[Opening SOURCE PASSAGE section]

Alcohol and drug abuse among persons with multiple sclerosis.

Objective: To examine the one-month prevalence and impact of substance abuse in a large community sample of persons with multiple sclerosis (MS).

Methods: Members of the Multiple Sclerosis Society of King County were surveyed by mail. This multifaceted health survey included questions pertaining to substance abuse. Seven hundred and thirty-nine out of 1374 potential participants (54%) returned the survey, while 708 reported a medically confirmed diagnosis of MS and provided sufficient data.

Results: Fourteen per cent of the sample screened positive for possible alcohol abuse or dependence, and 7.4% reported misusing illicit drugs or prescription medications within the previous month. Possible alcohol abuse and drug misuse were associated with younger age, less severe MS related disability and being employed, as well as greater self-reported depressive symptomatology. Most persons with alcohol problems indicated interest in learning more about ways to stop or cut down.

Conclusion: Substance abuse may be present in up to 19% of this sample and contribute to high rates of depression. There may be greater risk of harm due to substance abuse in people with MS because of the potential magnification of motor and cognitive impairments. Comprehensive MS care should include substance abuse screening and advice to cut down or abstain.

[Closing SOURCE PASSAGE section]
[Opening EXCERPTED RECORDS section]

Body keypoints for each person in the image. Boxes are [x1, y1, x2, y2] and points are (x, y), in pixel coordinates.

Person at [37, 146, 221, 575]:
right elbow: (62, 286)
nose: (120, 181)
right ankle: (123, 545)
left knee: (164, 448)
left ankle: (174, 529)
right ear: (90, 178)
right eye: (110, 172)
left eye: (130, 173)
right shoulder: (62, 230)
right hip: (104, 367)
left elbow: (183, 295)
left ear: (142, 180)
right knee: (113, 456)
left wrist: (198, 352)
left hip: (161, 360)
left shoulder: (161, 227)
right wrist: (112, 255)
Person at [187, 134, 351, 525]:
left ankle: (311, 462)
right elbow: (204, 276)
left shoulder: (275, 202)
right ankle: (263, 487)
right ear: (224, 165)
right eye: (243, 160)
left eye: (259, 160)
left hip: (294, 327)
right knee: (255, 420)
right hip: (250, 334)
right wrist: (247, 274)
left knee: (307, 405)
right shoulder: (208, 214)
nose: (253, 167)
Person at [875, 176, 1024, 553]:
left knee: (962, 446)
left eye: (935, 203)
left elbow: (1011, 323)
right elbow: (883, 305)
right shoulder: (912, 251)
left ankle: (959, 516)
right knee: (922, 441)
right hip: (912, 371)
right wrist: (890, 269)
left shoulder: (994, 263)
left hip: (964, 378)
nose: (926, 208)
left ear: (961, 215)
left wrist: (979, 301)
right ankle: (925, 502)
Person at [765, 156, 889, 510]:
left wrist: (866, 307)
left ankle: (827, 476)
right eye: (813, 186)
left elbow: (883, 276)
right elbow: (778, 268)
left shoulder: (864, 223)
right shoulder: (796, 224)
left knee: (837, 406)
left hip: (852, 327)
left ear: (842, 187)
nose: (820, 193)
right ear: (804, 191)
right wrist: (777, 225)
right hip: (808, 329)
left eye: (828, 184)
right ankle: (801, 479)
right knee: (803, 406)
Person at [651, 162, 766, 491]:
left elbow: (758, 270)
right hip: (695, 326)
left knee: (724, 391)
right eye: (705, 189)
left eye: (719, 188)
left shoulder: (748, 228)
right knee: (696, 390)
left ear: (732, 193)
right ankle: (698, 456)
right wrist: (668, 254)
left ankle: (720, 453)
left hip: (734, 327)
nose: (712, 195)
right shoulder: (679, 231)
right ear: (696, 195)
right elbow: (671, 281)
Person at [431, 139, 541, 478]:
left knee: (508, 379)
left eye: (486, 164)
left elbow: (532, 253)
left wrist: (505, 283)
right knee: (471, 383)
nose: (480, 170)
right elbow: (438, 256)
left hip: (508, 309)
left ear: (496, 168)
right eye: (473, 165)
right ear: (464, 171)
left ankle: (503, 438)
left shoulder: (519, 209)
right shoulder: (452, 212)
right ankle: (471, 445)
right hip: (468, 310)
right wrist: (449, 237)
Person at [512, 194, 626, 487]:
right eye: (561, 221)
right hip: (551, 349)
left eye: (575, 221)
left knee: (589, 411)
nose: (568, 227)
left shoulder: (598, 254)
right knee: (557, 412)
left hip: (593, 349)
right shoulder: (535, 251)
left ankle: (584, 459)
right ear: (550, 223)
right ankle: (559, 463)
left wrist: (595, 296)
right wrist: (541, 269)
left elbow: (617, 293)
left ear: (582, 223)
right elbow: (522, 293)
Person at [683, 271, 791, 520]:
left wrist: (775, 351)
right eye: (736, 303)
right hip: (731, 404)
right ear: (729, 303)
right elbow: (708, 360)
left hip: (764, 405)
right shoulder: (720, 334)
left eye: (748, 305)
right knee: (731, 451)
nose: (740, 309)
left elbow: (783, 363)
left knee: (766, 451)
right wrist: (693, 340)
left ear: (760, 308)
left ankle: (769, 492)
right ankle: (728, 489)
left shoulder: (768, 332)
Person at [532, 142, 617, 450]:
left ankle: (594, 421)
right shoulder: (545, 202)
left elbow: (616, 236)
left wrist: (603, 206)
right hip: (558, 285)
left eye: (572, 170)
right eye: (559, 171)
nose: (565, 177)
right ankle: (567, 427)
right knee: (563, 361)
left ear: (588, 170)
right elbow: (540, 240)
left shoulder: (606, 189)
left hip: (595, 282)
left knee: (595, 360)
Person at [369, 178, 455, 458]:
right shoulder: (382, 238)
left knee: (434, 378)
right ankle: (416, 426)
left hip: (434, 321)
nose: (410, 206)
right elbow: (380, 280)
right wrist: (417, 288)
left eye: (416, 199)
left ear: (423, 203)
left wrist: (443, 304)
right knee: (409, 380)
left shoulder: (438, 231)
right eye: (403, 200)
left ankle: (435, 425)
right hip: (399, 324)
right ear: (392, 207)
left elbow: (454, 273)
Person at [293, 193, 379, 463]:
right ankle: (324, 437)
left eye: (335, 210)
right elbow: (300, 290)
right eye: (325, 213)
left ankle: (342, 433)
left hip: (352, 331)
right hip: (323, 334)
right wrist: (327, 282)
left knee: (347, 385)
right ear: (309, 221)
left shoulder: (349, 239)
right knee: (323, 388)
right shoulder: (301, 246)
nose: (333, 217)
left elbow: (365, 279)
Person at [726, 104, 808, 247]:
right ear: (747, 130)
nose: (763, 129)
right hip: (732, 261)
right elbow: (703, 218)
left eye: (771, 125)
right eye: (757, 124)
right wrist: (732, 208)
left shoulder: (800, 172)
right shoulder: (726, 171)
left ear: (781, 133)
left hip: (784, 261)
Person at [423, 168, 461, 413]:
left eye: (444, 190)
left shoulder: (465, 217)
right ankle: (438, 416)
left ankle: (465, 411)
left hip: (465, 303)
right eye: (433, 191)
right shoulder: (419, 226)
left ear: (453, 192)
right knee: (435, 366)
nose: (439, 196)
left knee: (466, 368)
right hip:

[Closing EXCERPTED RECORDS section]

** WORK ITEM **
Duplicate the passage of the multiple sclerosis abstract from "Methods: Members of" to "provided sufficient data.". The data above is unrelated to the multiple sclerosis abstract.

** ANSWER BELOW **
Methods: Members of the Multiple Sclerosis Society of King County were surveyed by mail. This multifaceted health survey included questions pertaining to substance abuse. Seven hundred and thirty-nine out of 1374 potential participants (54%) returned the survey, while 708 reported a medically confirmed diagnosis of MS and provided sufficient data.